= International Theatre Vienna =

The International Theater (IT) was an English language theatre in Vienna, located in a former market at Porzellangasse 8, intended as an educational resource for teachers of English and literature in Austria, promoting cultural understanding between the United States and Austria, and providing a creative outlet for local artists. The theatre closed permanently on June 30, 2012.

== The theatre ==
The theatre boasted a proscenium-style raised stage with an auditorium at ground level. The main theatre had a capacity of 68 seats, and the theatre had its own workshops to build sets and scenery items as well as furniture, props and costume storage facilities. The theatre was mainly used to stage plays, though musicals had been produced as well.

== History ==
The International Theatre was one of the two professional English-language theatres in Vienna (the other being Vienna's English Theatre). It was founded in 1974 by American opera-singers William and Marilyn Wallace and started as a touring company. The first performance (Blithe Spirit, by Noël Coward) premiered in Graz in November 1974. For the next few years the Wallaces toured shows like Samuel Beckett's Happy Days around the provinces. The IT found its first permanent home in Vienna's 9th district, at the disused Rossauer Cinema on Glasergasse. After several years there, it moved to its present home on January 14, 1980. After the death of her husband William in 2001, Marilyn Wallace assumed the role of executive producer.

== Operation ==
The IT was run as a traditional, around-the year playhouse, with a season lasting from mid-September until beginning of July the next year. Between 4 and 6 productions were presented each season, all produced in-house. The programme relied on long-runs, with occasional repertoire phases, runs lasting between 7 and 18 weeks. Some productions have run for a considerably longer period.
All aspects of theatrical productions, including casting, directing, scenery, costume and property production, were covered by in-house staff. Don Fenner held the post of artistic director for over twenty years and was also the theatre's technical director. Upon his retirement in 2005, these duties were split between the current artistic director, Jack Babb, and a technical director.
For over twenty years, the Fundus, a thrust-like studio space in the cellar of the Servitenkirche was used as a second theatre. In recent years, no productions have been mounted there, seemingly due to "building restrictions". During a short period in the mid-1990s, a repertory system operated at IT, with both the Funds and the Main Stage presenting productions simultaneously.
In late 2009, the diocese did not renew the lease contract for the Fundus and told the management that it would have to vacate the space. The Fundus, which had been closed for several months, was abandoned in February 2010.

== Controversy ==
The IT received an annual subvention from the City of Vienna, the amount decreasing steadily with each new year. In 2005, the council launched a theatre reform and appointed an evaluation jury to cut back on the number of theatres it supported. The IT, along with numerous other small companies, did not receive a recommendation and the jury suggested termination of the financial support, which would have resulted in the theatre's closure for good. The crisis was averted by the intervention of ex-mayor Helmut Zilk on the theatre's behalf. The subvention was then cut back severely.

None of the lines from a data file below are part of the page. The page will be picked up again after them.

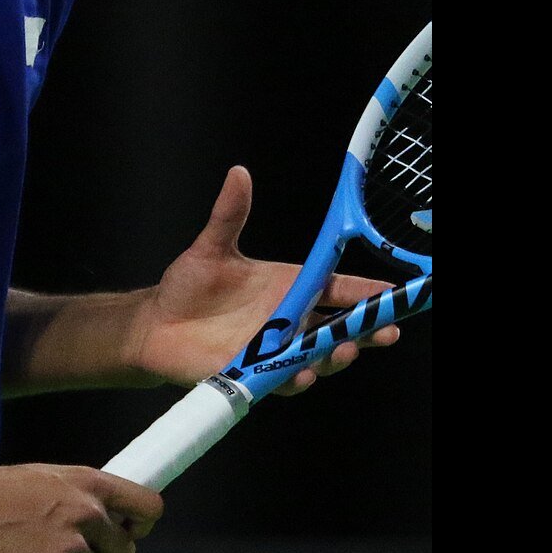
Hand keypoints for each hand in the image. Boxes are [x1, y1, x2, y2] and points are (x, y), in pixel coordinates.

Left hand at [126, 166, 400, 397]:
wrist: (156, 325)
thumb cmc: (188, 286)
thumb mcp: (211, 247)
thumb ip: (230, 214)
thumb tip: (238, 174)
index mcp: (289, 286)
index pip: (337, 288)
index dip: (366, 291)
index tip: (394, 292)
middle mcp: (289, 319)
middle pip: (340, 325)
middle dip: (368, 329)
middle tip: (388, 330)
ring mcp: (276, 348)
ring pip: (319, 354)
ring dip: (336, 354)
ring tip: (345, 348)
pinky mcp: (257, 373)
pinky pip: (284, 378)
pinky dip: (297, 376)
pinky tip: (304, 372)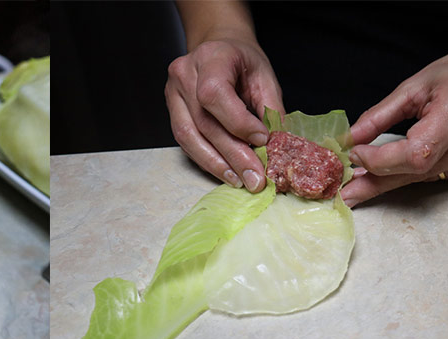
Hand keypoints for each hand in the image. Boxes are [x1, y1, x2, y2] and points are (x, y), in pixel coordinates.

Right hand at [165, 36, 283, 189]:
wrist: (218, 51)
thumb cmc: (242, 62)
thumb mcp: (263, 76)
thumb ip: (270, 108)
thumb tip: (276, 145)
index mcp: (210, 57)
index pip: (215, 95)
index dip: (238, 123)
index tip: (262, 140)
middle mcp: (185, 75)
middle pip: (204, 123)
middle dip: (233, 155)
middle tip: (254, 178)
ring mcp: (173, 95)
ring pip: (190, 139)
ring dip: (217, 164)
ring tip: (240, 180)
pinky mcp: (171, 114)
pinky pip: (186, 144)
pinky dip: (207, 161)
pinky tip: (226, 171)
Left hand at [341, 51, 447, 206]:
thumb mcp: (417, 85)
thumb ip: (381, 115)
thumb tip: (351, 139)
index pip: (416, 153)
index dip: (381, 161)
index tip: (356, 156)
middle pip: (416, 172)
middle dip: (377, 181)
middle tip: (347, 192)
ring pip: (423, 179)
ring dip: (392, 179)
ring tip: (366, 179)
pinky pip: (436, 177)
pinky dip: (416, 173)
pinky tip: (411, 162)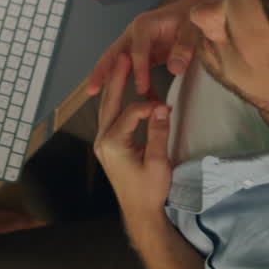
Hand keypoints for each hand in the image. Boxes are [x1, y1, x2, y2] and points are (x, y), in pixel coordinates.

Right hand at [85, 0, 203, 96]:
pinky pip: (125, 68)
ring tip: (92, 93)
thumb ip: (184, 49)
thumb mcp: (192, 31)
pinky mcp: (136, 52)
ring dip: (104, 76)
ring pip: (114, 61)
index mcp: (144, 26)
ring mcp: (132, 42)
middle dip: (101, 71)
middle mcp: (133, 33)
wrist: (190, 12)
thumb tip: (175, 70)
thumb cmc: (190, 20)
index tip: (141, 90)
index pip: (137, 51)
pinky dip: (121, 81)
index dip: (139, 71)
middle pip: (113, 53)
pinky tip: (124, 98)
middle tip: (90, 90)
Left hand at [93, 54, 172, 224]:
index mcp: (113, 144)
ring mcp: (102, 143)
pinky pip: (110, 117)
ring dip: (115, 87)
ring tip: (121, 65)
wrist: (139, 212)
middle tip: (123, 56)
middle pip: (109, 103)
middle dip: (116, 78)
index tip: (166, 107)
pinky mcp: (107, 146)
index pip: (130, 113)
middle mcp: (102, 141)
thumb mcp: (158, 163)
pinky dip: (116, 101)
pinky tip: (123, 90)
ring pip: (107, 108)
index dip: (148, 106)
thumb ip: (157, 133)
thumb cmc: (150, 191)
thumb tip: (161, 106)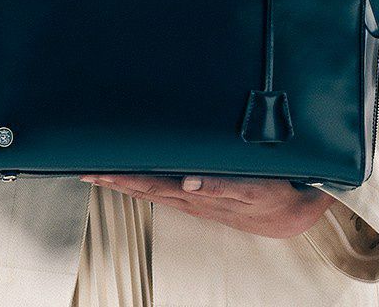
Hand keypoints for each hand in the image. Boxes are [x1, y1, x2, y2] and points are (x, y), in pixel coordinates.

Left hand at [79, 174, 335, 238]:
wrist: (294, 212)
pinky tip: (132, 179)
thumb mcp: (252, 189)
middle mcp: (191, 198)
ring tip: (98, 172)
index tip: (98, 169)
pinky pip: (166, 191)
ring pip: (152, 190)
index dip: (123, 175)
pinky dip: (146, 184)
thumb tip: (188, 183)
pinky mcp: (202, 199)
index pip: (150, 182)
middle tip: (84, 167)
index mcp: (197, 192)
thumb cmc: (273, 192)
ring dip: (125, 181)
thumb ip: (219, 186)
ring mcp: (195, 200)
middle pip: (144, 187)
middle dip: (114, 178)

In 2005, the Kontrollamt, the council's auditing body, investigated the theatre's financial records, unearthing major inconsistencies and hinting at fraudulent methods and tax evasion. The theatre was fined and had to re-pay a third of the subvention of the following three years to the council. The tabloid press launched a campaign against the theatre on the basis of the Kontrollamt's reports. Wallace never issued an official response to the allegations and the matter soon vanished from the news items.

== Closure ==
In May 2012, the City of Vienna announced that it would suspend all further payments to the theatre. The theatre's closure followed on June 30, 2012 after 37 years of operation and a final performance of Alan Ayckbourn's comedy "Relatively Speaking". Wallace retired on July 1. The premises of the theatre stood empty for years until in late 2016, a new German-speaking company moved in, carried out cosmetic renovation work and renamed the place "Bronski & Grünberg".

Marilyn Wallace (née Close) died on February 16, 2022, aged 92.